The Greek parliament voted Tuesday in favour of a controversial bill proposed by conservative Prime Minister Kyriakos Mitsotakis that calls for a committee to be established to oversee government ministries.
Mitsotakis has embarked on a fast-paced programme of reforms since taking office last month.
His New Democracy (ND) party has an absolute majority in parliament, and has already passed several laws in the first four weeks since the Greek parliamentary elections.
The new "general staff" committee is to monitor whether ministries carry out their tasks on schedule and report directly to the prime minister.

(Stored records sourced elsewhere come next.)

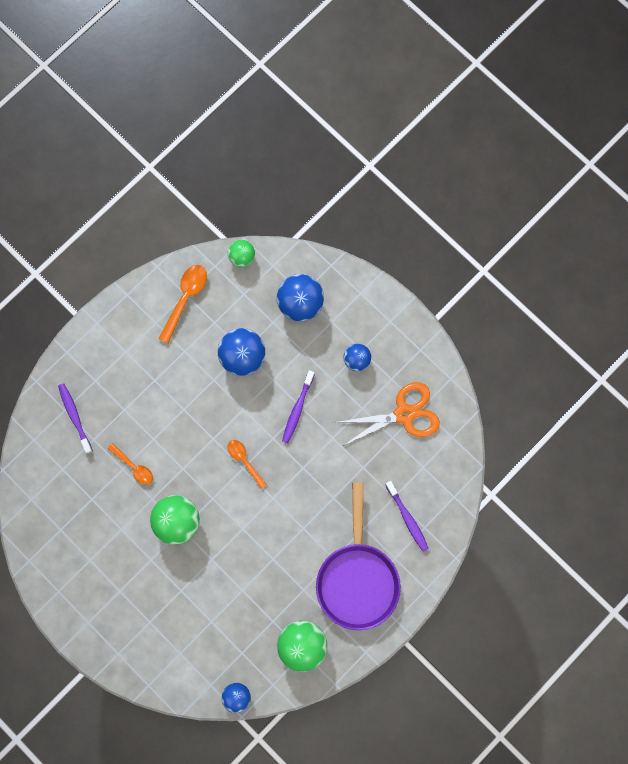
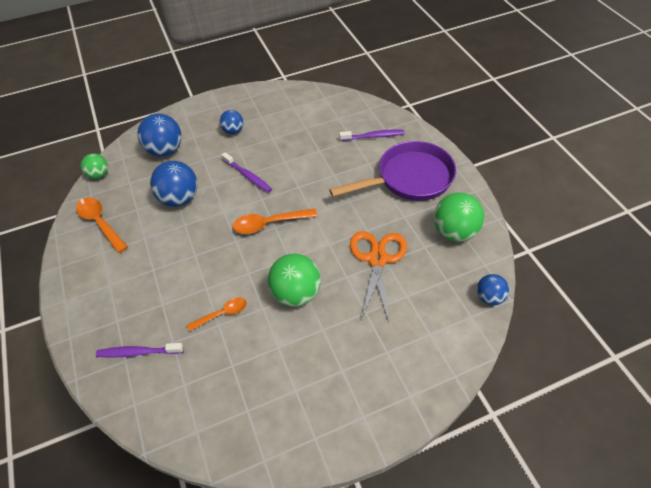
camera: 65 degrees left, 25 degrees down
orange spoon [228,440,267,489] -> orange spoon [233,208,317,234], size x1.53
purple pan [316,482,401,630] -> purple pan turned 45 degrees counterclockwise [329,141,456,201]
orange scissors [339,382,440,446] -> orange scissors moved to [350,231,407,322]

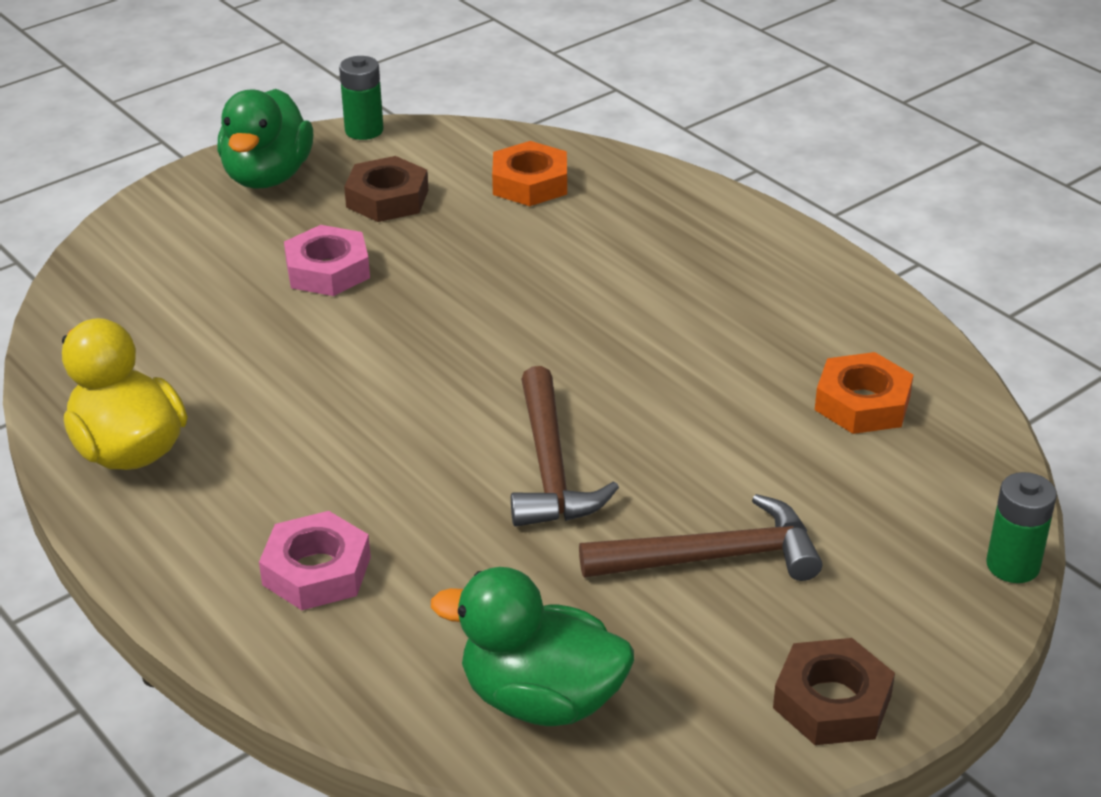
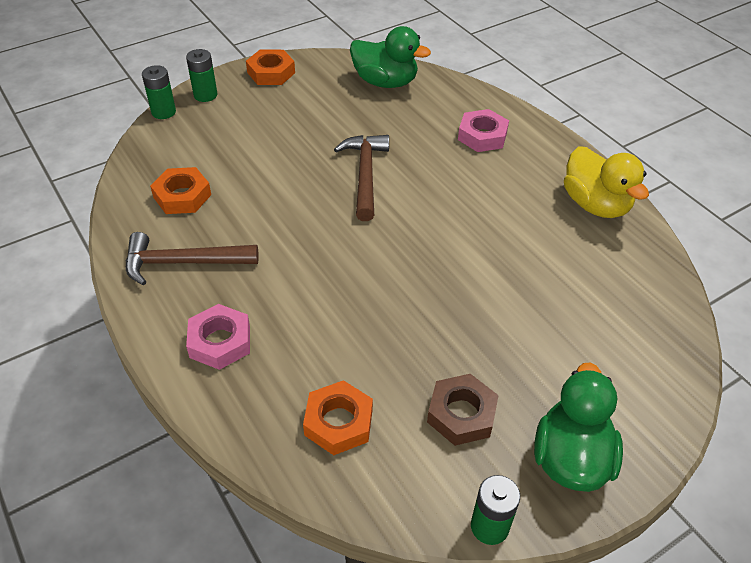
camera: 175 degrees left, 10 degrees up
pink nut [284,225,370,296] -> pink nut moved to [186,304,250,370]
brown hammer [579,494,822,581] -> brown hammer moved to [126,232,259,286]
brown nut [773,638,895,745] -> orange nut [246,50,295,85]
none -> green battery [186,49,217,102]

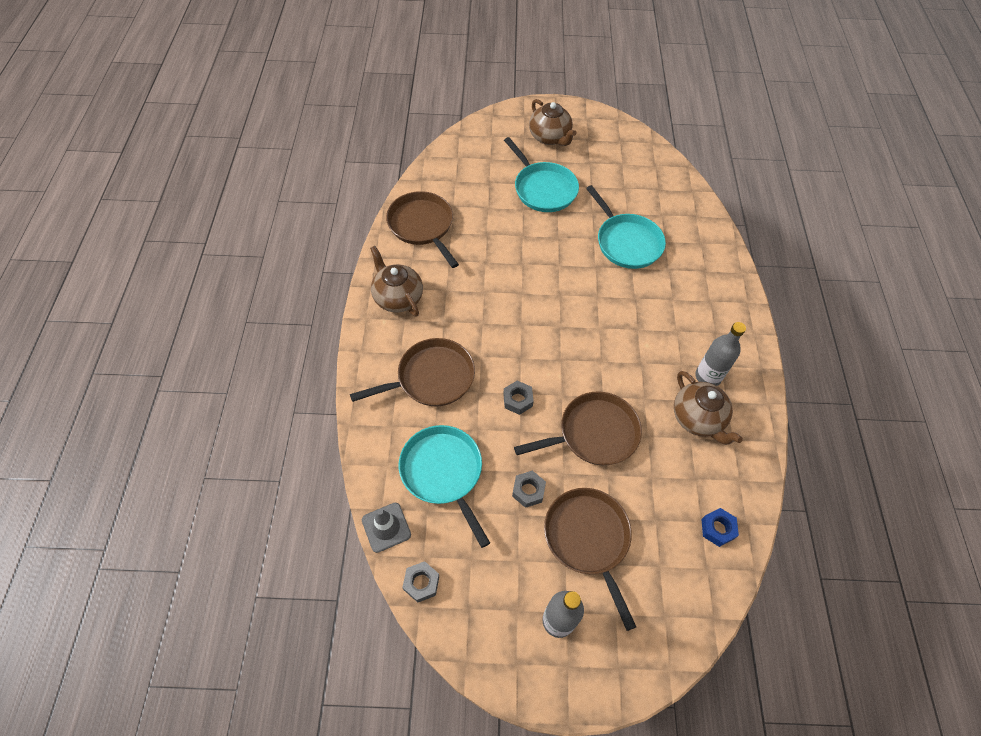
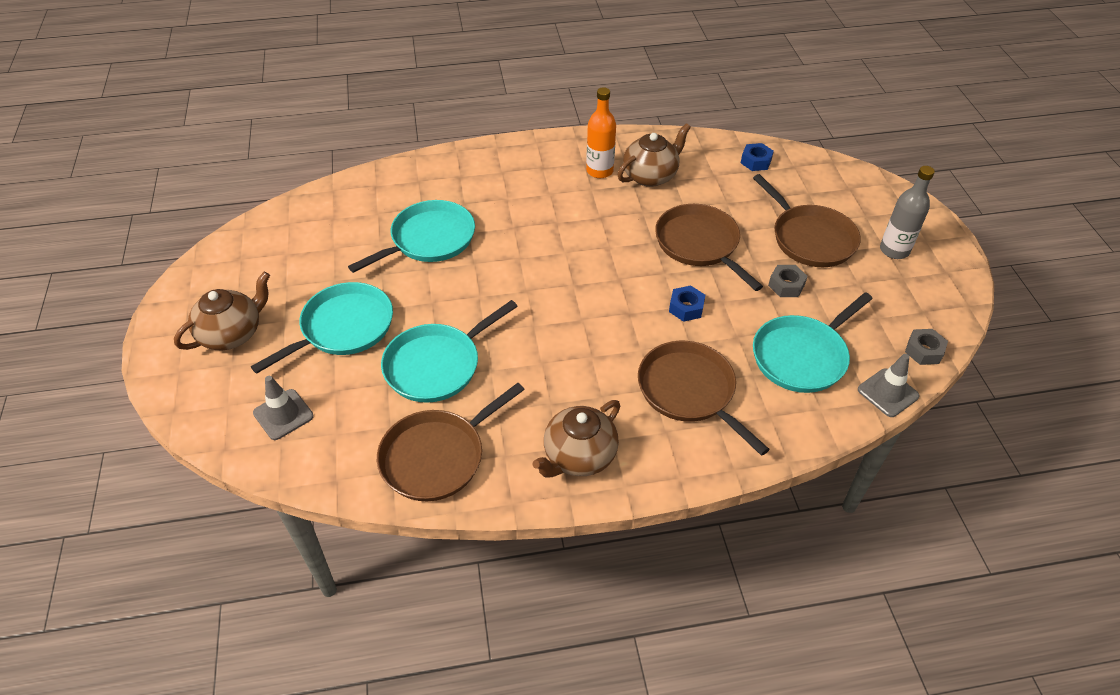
camera: 100 degrees left, 10 degrees down
grey nut [503,381,534,415] -> blue nut [669,285,705,322]
brown pan [544,488,636,631] -> brown pan turned 90 degrees counterclockwise [753,174,861,267]
grey bottle [695,322,746,386] -> orange bottle [586,87,616,178]
none -> grey traffic cone [253,376,314,440]
none -> turquoise pan [381,300,518,403]

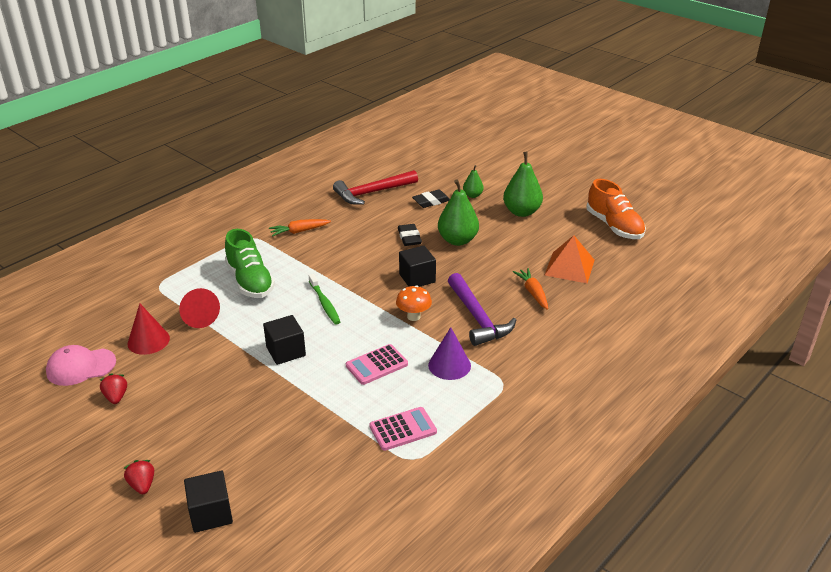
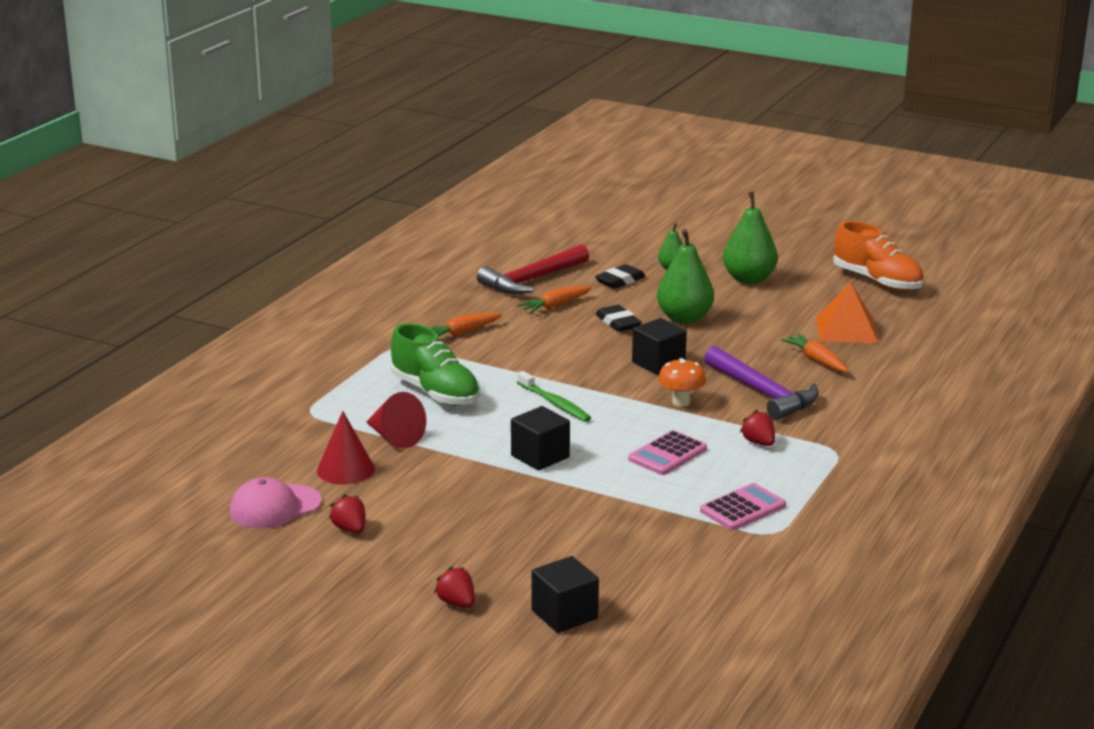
camera: 15 degrees left, 10 degrees down
purple cone [428,327,471,380] -> red strawberry [740,410,775,446]
none -> orange carrot [517,286,592,313]

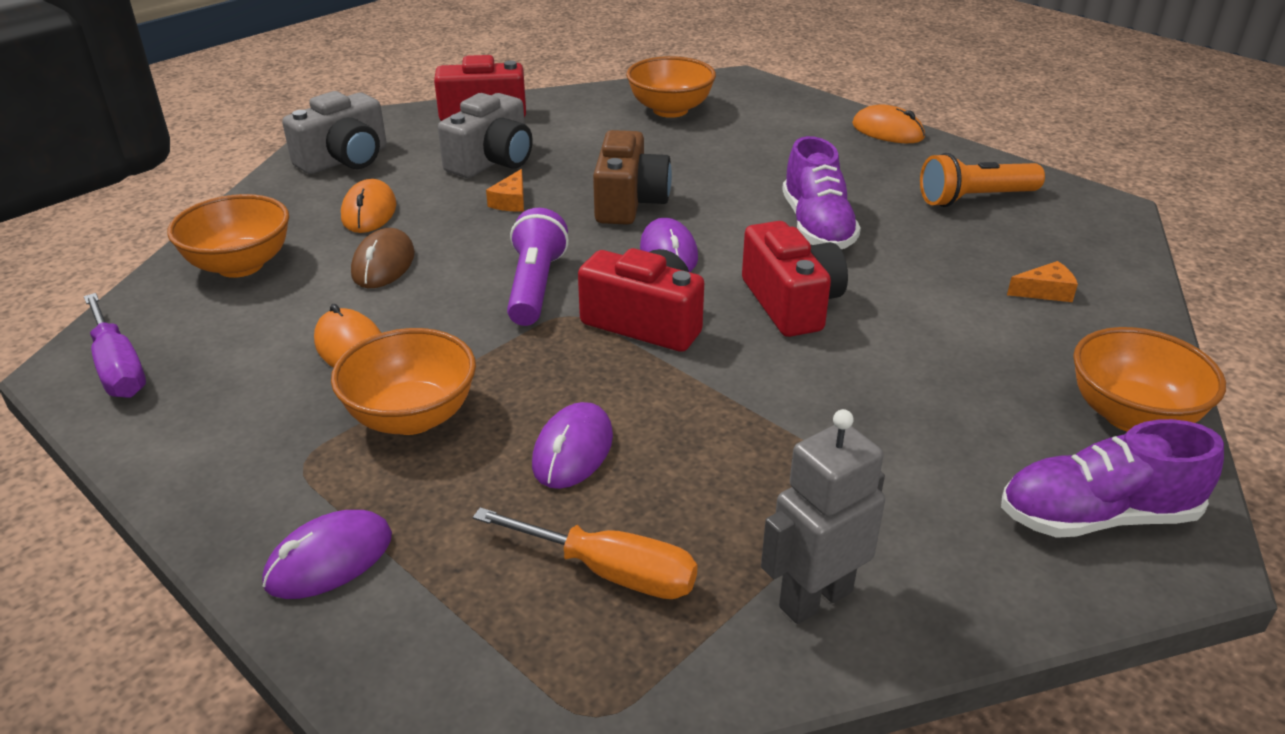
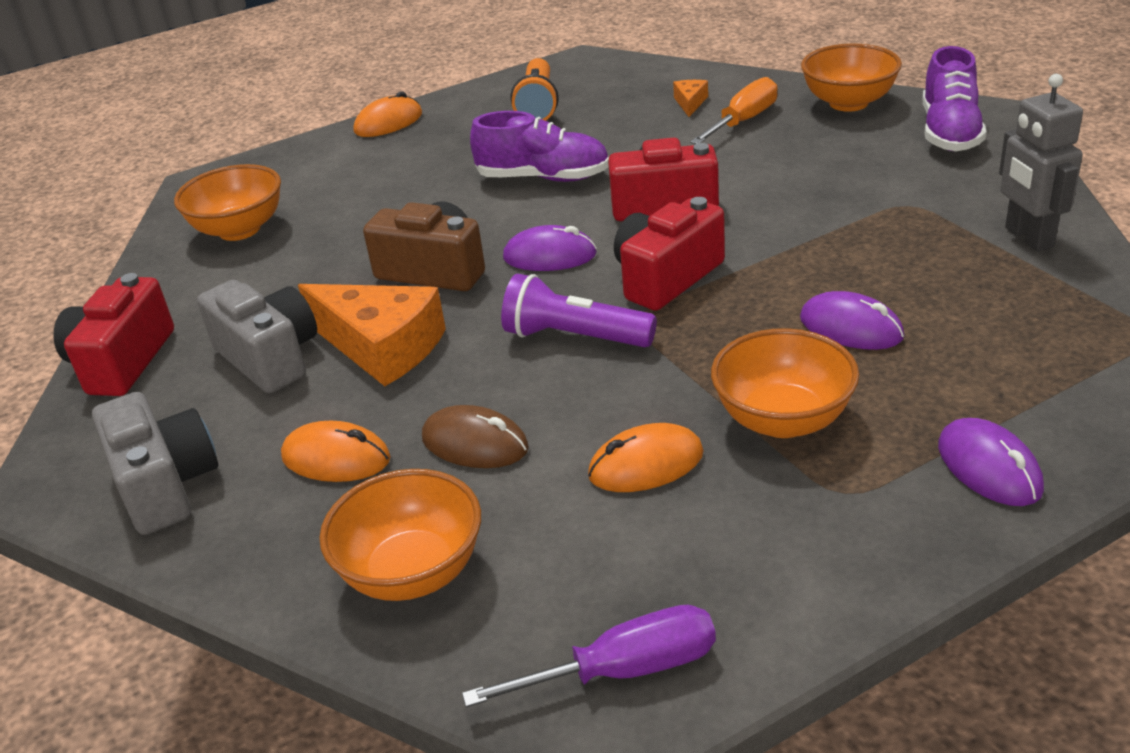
camera: 70 degrees left, 0 degrees up
orange screwdriver [473,507,698,599] -> orange screwdriver moved to [690,77,778,144]
orange cheese [486,169,524,212] -> orange cheese [298,284,446,386], size x2.24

Mitsotakis has set a blistering pace for reforms since winning the election in early July, so far making good on his promise to streamline Greece's bloated administration and make it more accountable.
The opposition has criticized the "general staff" plan as unnecessary and said it seeks to consolidate the premier's power and limit the autonomy of ministers.
Mitsotakis, however, argues that passing legislation has been too inefficient and bogged down by bureaucracy in the past.
On Thursday, lawmakers are expected to passed a second bill seeking to allow police easier access to university campuses.
The bill would limit the unique sanctity enjoyed by Greek university property and allow police to enter campuses in pursuit of criminals or intervene in case of riots.
Police have to go through the university and student bodies to gain access to the grounds in a complex procedure that is subject to abuse by radical groups and criminals.
Some radical groups have vowed to demonstrate against the new legislation.
The law has its roots in antiquity, when it guaranteed the freedom of expression and free teaching. Since the last century, the law has largely been used by people seeking to avoid the police for political reasons.
In more recent years, drug dealers and leftist hooligans have exploited the law, leaving police powerless to pursue them on university grounds.